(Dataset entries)
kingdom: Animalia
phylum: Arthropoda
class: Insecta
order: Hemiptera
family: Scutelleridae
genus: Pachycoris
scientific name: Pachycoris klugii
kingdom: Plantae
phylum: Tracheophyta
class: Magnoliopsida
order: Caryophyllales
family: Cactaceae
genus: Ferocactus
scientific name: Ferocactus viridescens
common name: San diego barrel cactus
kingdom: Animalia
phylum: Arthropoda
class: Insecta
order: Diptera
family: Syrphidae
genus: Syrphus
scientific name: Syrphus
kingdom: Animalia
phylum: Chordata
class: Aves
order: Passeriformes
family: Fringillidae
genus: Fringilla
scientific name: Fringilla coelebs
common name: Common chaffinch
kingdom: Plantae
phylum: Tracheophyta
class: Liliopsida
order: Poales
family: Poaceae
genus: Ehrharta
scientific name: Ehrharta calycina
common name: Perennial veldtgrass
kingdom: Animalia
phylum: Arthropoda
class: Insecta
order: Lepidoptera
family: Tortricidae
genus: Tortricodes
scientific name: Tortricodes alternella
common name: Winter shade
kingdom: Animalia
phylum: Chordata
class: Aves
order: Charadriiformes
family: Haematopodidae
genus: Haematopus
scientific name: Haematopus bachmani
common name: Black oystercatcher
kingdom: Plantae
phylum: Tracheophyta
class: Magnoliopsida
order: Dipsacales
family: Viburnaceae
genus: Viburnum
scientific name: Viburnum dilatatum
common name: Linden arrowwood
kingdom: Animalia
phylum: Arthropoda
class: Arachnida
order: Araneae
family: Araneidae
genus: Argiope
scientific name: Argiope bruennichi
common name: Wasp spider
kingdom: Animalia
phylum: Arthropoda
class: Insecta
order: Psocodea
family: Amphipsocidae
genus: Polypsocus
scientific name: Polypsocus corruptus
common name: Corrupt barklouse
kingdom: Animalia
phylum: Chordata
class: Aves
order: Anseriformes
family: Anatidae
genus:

== What to produce ==
Recast the lines, from the first one through the line containing "scientific name: Ferocactus viridescens", as a two-column CSV with the headers field and value. Each line gets its own row, with its text in the field column and its answer in the value column, each inside one quoted field and with any line breaks replaced by spaces.

== Final answer ==
field,value
"kingdom:","Animalia"
"phylum:","Arthropoda"
"class:","Insecta"
"order:","Hemiptera"
"family:","Scutelleridae"
"genus:","Pachycoris"
"scientific name:","Pachycoris klugii"
"kingdom:","Plantae"
"phylum:","Tracheophyta"
"class:","Magnoliopsida"
"order:","Caryophyllales"
"family:","Cactaceae"
"genus:","Ferocactus"
"scientific name:","Ferocactus viridescens"